• What is being asked:
Report how many lines in the following entries contain "guidelines". Nothing else should be given.
***** Task input *****
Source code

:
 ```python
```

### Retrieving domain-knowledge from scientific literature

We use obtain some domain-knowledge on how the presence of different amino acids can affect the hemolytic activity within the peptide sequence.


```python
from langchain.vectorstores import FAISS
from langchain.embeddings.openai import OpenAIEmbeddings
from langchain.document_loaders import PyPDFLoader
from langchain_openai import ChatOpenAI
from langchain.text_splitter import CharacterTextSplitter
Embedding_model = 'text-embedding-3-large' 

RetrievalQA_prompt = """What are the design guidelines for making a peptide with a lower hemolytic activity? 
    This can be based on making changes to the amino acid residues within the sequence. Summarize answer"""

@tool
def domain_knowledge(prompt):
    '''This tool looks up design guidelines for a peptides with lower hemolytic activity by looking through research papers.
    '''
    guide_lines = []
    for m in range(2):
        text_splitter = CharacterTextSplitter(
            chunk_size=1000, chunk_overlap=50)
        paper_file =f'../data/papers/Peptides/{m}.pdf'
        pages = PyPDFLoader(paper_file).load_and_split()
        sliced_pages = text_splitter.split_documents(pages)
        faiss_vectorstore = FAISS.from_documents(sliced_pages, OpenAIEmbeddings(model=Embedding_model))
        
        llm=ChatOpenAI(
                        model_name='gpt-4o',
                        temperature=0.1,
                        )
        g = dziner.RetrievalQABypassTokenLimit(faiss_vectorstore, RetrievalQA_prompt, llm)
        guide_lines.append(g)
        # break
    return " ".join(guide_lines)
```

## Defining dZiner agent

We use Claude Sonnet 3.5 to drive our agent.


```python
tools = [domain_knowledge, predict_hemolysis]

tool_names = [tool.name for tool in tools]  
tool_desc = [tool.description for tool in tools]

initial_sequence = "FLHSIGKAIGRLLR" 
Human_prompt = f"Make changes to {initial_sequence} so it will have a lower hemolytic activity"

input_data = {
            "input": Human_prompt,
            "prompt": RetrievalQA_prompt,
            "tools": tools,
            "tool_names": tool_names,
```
*****
• Result:
2